EXERCISE GOAL
In your transcription, keep every record exact and leave out the pictures.

────────────────

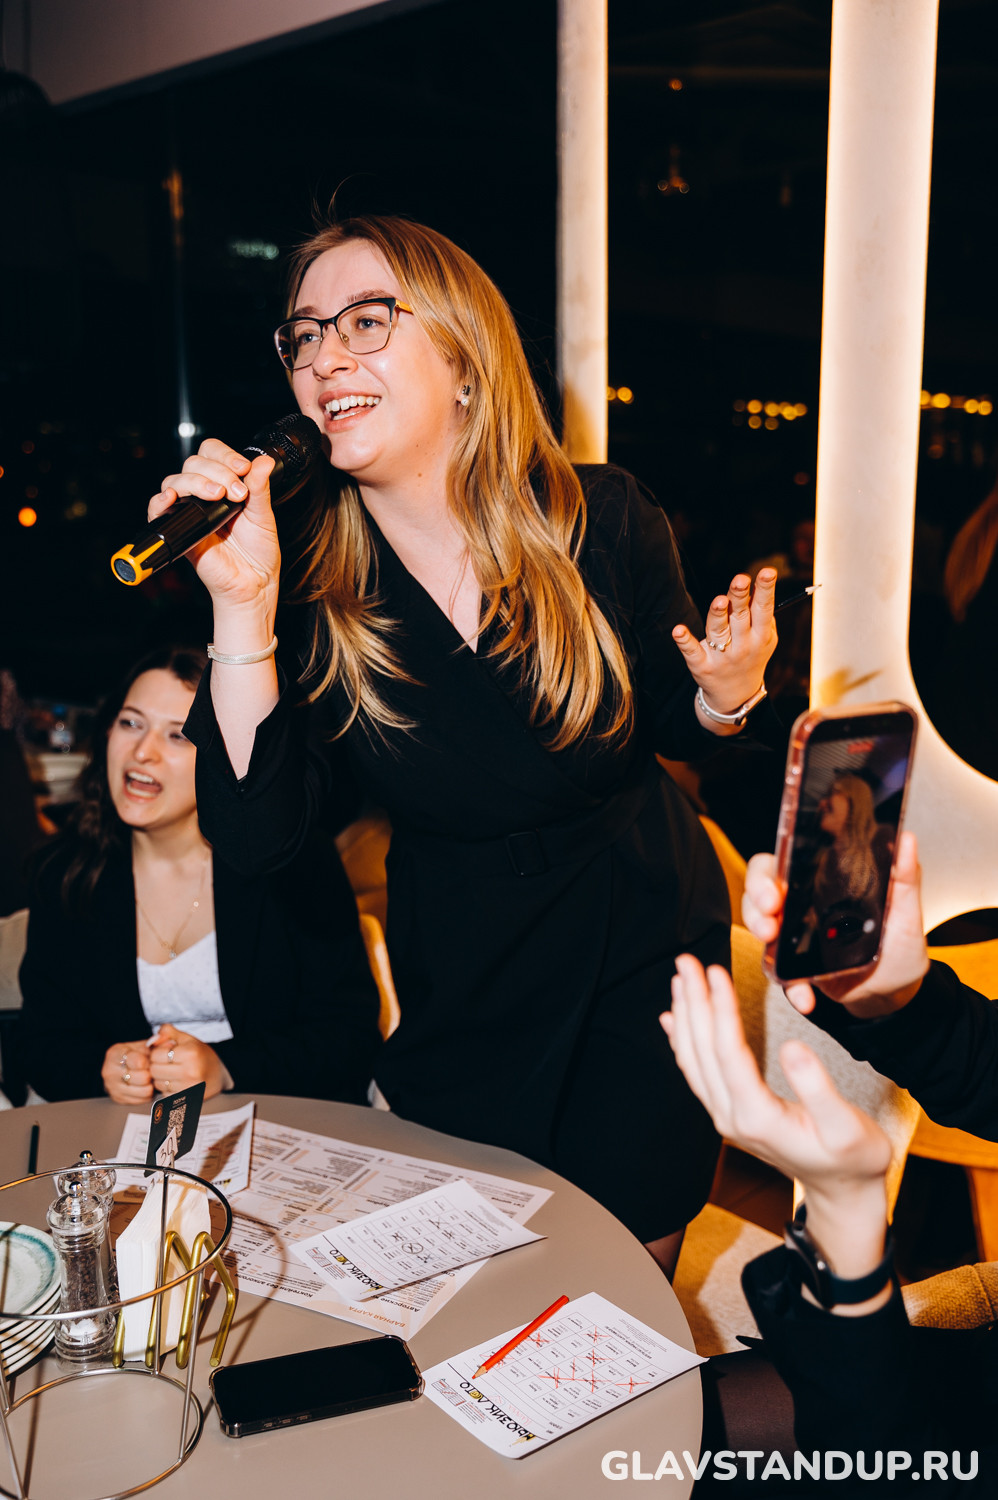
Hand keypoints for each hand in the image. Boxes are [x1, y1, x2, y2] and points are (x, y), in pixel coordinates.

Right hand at [103, 1040, 153, 1104]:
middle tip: (150, 1070)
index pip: (138, 1061)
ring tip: (148, 1077)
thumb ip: (158, 1042)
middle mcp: (109, 1071)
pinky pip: (142, 1100)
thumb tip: (170, 1042)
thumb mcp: (145, 1045)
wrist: (126, 1066)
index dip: (148, 1062)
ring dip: (150, 1085)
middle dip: (150, 1073)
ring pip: (144, 1090)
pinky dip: (147, 1094)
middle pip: (142, 1077)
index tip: (148, 1060)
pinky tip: (144, 1085)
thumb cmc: (137, 1054)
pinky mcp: (118, 1099)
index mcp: (114, 1054)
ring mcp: (112, 1087)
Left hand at [148, 1024, 226, 1099]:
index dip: (157, 1053)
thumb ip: (168, 1032)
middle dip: (157, 1066)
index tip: (165, 1053)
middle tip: (166, 1063)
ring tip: (172, 1073)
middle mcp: (190, 1071)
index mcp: (190, 1053)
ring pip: (158, 1084)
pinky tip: (177, 1083)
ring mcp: (189, 1087)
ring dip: (161, 1079)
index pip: (156, 1055)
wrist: (219, 1074)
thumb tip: (152, 1040)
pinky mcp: (187, 1099)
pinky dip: (167, 1089)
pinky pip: (165, 1094)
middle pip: (154, 1070)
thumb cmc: (201, 1055)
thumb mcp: (187, 1039)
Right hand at [150, 440, 280, 613]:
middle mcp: (204, 496)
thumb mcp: (263, 516)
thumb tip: (264, 461)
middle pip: (194, 463)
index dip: (225, 456)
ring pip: (176, 480)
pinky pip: (157, 509)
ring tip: (218, 496)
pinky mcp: (180, 530)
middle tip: (237, 492)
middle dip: (217, 471)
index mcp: (224, 486)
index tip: (244, 469)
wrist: (253, 584)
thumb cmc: (258, 553)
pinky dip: (160, 500)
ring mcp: (190, 512)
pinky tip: (173, 498)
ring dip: (196, 482)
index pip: (212, 454)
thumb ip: (260, 488)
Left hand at [663, 954, 891, 1192]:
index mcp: (757, 1117)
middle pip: (703, 1050)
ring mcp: (726, 1116)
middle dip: (693, 1001)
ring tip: (679, 979)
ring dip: (686, 1016)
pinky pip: (697, 1073)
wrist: (844, 1192)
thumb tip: (792, 1047)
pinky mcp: (730, 1113)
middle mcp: (731, 1117)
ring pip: (694, 1060)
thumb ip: (818, 1088)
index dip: (720, 1008)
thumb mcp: (847, 1126)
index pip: (728, 1052)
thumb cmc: (853, 1159)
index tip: (715, 972)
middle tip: (686, 961)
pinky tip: (674, 1020)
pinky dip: (682, 1042)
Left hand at [673, 568, 777, 732]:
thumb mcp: (764, 640)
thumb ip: (763, 616)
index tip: (767, 572)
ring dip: (718, 616)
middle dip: (740, 598)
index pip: (764, 609)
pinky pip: (692, 651)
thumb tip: (759, 587)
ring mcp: (722, 657)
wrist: (736, 696)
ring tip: (719, 600)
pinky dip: (685, 641)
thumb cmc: (750, 656)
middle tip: (740, 579)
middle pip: (740, 617)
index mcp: (761, 636)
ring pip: (719, 631)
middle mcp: (743, 646)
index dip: (765, 590)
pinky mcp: (702, 666)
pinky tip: (678, 630)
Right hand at [743, 831, 929, 1016]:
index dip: (766, 874)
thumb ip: (905, 876)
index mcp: (821, 885)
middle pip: (758, 892)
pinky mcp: (797, 968)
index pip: (781, 865)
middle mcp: (801, 907)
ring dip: (759, 934)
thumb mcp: (905, 911)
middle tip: (769, 917)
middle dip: (755, 902)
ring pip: (759, 926)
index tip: (776, 890)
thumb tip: (906, 839)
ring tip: (772, 944)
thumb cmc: (899, 945)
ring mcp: (796, 938)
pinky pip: (781, 974)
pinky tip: (805, 996)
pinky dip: (791, 986)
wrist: (896, 990)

────────────────

RESPONSE BELOW
Hand keypoints for each hand in the image. Boxes are [x1, y1, x2, y2] and points are (x, y), in pixel coordinates.

Right hand at [103, 1040, 153, 1104]:
middle tip: (150, 1070)
index pip: (138, 1061)
ring tip: (148, 1077)
thumb ip: (158, 1042)
middle mcp: (109, 1071)
pinky pip: (142, 1100)
thumb tip: (170, 1042)
thumb mcp: (145, 1045)
wrist: (126, 1066)
index dip: (148, 1062)
ring dip: (150, 1085)
middle dip: (150, 1073)
ring pip: (144, 1090)
pinky dip: (147, 1094)
middle pip: (142, 1077)
index tip: (148, 1060)
pinky tip: (144, 1085)
thumb cmc: (137, 1054)
pinky mcp: (118, 1099)
index mcp: (114, 1054)
ring mcp: (112, 1087)
Left hand at [148, 1024, 226, 1099]:
index dip: (157, 1053)
thumb ip: (168, 1032)
middle dip: (157, 1066)
index tip: (165, 1053)
middle tip: (166, 1063)
ring tip: (172, 1073)
middle mcp: (190, 1071)
index mcp: (190, 1053)
ring pip: (158, 1084)
pinky tip: (177, 1083)
ring mcp: (189, 1087)
ring dip: (161, 1079)
index pip: (156, 1055)
wrist: (219, 1074)
thumb tip: (152, 1040)
pinky mcp: (187, 1099)
pinky dip: (167, 1089)
pinky pip: (165, 1094)
middle pip: (154, 1070)
thumb cmc: (201, 1055)
thumb mcp: (187, 1039)
Right hand at [150, 440, 280, 613]:
middle mcp: (204, 496)
thumb mcp: (263, 516)
thumb tip: (264, 461)
middle pip: (194, 463)
index dip: (225, 456)
ring pip: (176, 480)
pinky pip: (157, 509)
ring tip: (218, 496)
pinky mcp: (180, 530)
middle tip: (237, 492)
middle dip: (217, 471)
index mcp: (224, 486)
index tip: (244, 469)
wrist: (253, 584)
thumb cmc: (258, 553)
pinky dip: (160, 500)
ring mcp: (190, 512)
pinky tip: (173, 498)
ring dip: (196, 482)
index pip: (212, 454)
thumb ip: (260, 488)
Left hand at [663, 954, 891, 1192]:
index mcp: (757, 1117)
middle pip: (703, 1050)
ring mcp: (726, 1116)
middle dip: (693, 1001)
ring tip: (679, 979)
ring dip: (686, 1016)
pinky pip: (697, 1073)
wrist: (844, 1192)
thumb tip: (792, 1047)
pinky mcp: (730, 1113)
middle mcp: (731, 1117)
ring pip: (694, 1060)
thumb ip: (818, 1088)
index dip: (720, 1008)
thumb mcp: (847, 1126)
index pip: (728, 1052)
thumb cmc: (853, 1159)
index tip: (715, 972)
middle tip: (686, 961)
pinky tip: (674, 1020)
pinky dip: (682, 1042)
Left hand at [673, 568, 777, 732]:
thumb mcp: (764, 640)
thumb ip: (763, 616)
index tip: (767, 572)
ring dip: (718, 616)
middle dip: (740, 598)
index pip: (764, 609)
pinky pip: (692, 651)
thumb tip: (759, 587)
ring mcp: (722, 657)
wrist: (736, 696)
ring tip: (719, 600)
pinky dip: (685, 641)
thumb cmc: (750, 656)
middle tip: (740, 579)
middle pip: (740, 617)
index mcp: (761, 636)
ring pip: (719, 631)
middle mcp: (743, 646)
index dip: (765, 590)
pinky mcp: (702, 666)
pinky tip: (678, 630)
Right hand at [743, 831, 929, 1016]:
index dip: (766, 874)
thumb ip: (905, 876)
index mcp: (821, 885)
middle pip: (758, 892)
pinky mcp: (797, 968)
index pip: (781, 865)
middle mcp: (801, 907)
ring dip: (759, 934)
thumb mcp: (905, 911)
middle tip: (769, 917)
middle dip: (755, 902)
ring pip: (759, 926)
index tip: (776, 890)
thumb tip: (906, 839)
ring tip: (772, 944)
thumb cmc: (899, 945)
ring mcp: (796, 938)
pinky pip: (781, 974)
pinky tip: (805, 996)
pinky dip: (791, 986)
wrist: (896, 990)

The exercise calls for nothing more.